Ordinance negates the spirit of the judgment
The judgment is not solely based on the language of Article 239AA(3)(a) but invokes larger constitutional principles of democracy and federalism. Noting that the Constitution itself envisaged an elected government and legislative assembly for the NCTD, the Court said that it has to adopt an interpretation which will advance the interests of democracy and federalism.
“In a democratic form of government, the real power of administration must reside in the elected arm of the State, subject to the confines of the Constitution,” the Court observed. It added, “A constitutionally entrenched, and democratically elected government needs to have control over its administration”.
“If a democratically elected government is not provided with the power to control the officers posted within its domain, then the principle underlying the triple chain of collective responsibility would become redundant. That is to say, if the government is not able to control and hold to account the officers posted in its service, then its responsibility towards the legislature as well as the public is diluted. The principle of collective responsibility extends to the responsibility of officers, who in turn report to the ministers.”
The bench cautioned:
“If the officers stop reporting to the ministers or do not abide by the directions, the entire principle of collective responsibilities is affected.
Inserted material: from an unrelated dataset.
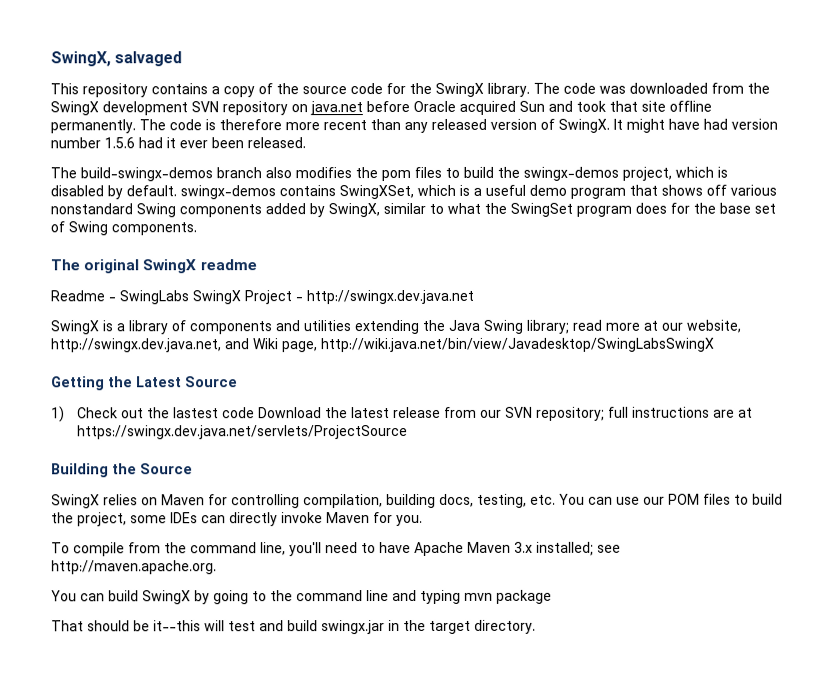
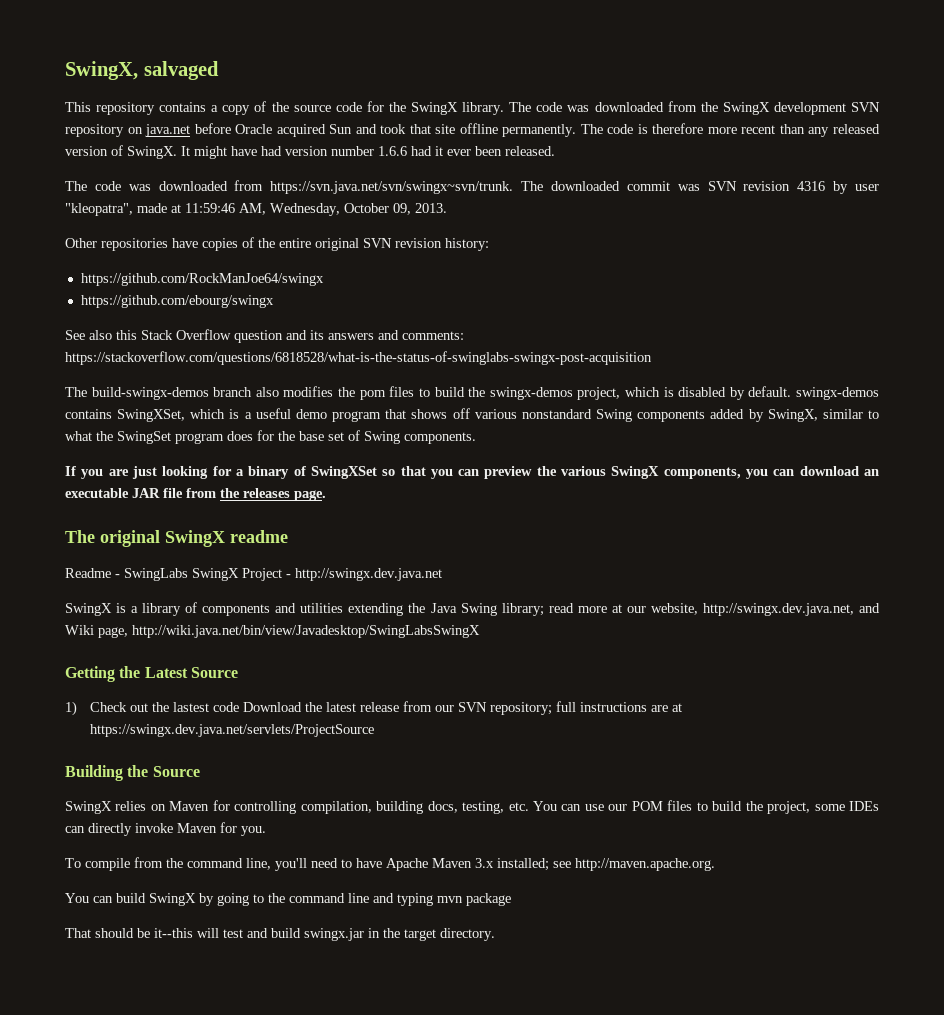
[104,137,135,149] 1.5.6 -> [378,146,407,156] 1.6.6
(306, 143) none -> [65,180,880,194] [65,203,447,216] [65,237,489,251] [80,273,324,286] [80,295,274,308] [65,329,464,343] [65,351,652,365] // The code was downloaded from https://svn.java.net/svn/swingx~svn/trunk. The downloaded commit was SVN revision 4316 by user "kleopatra", made at 11:59:46 AM, Wednesday, October 09, 2013. // Other repositories have copies of the entire original SVN revision history: // https://github.com/RockManJoe64/swingx // https://github.com/ebourg/swingx // See also this Stack Overflow question and its answers and comments: https://stackoverflow.com/questions/6818528/what-is-the-status-of-swinglabs-swingx-post-acquisition
(197, 229) none -> [65,466,880,479] [65,488,326,501] // If you are just looking for a binary of SwingXSet so that you can preview the various SwingX components, you can download an executable JAR file from the releases page.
A democratically elected government can perform only when there is an awareness on the part of officers of the consequences which may ensue, if they do not perform. If the officers feel that they are insulated from the control of the elected government which they are serving, then they become unaccountable or may not show commitment towards their performance.”
The effect of the present Ordinance is to perpetuate the very same danger which the Court apprehended and wanted to avert - insulation of the civil servants from the elected government and their consequent loss of accountability, disruption of the accountability and efficiency of the elected Delhi government and indirect rule of the Union Government in violation of federalism. The arguments of the Union Government were rejected by the Court on the ground that they will lead to erosion of democracy and federalism. The very same arguments have come alive through the present Ordinance, which mocks the Supreme Court. So, even applying the principles of primacy of elected government, triple chain of accountability and cooperative federalism which are discussed in the judgment, the Ordinance cannot pass the muster. The Ordinance is nothing but a colourable legislation which does not square with the Constitution Bench judgment both in its letter and spirit.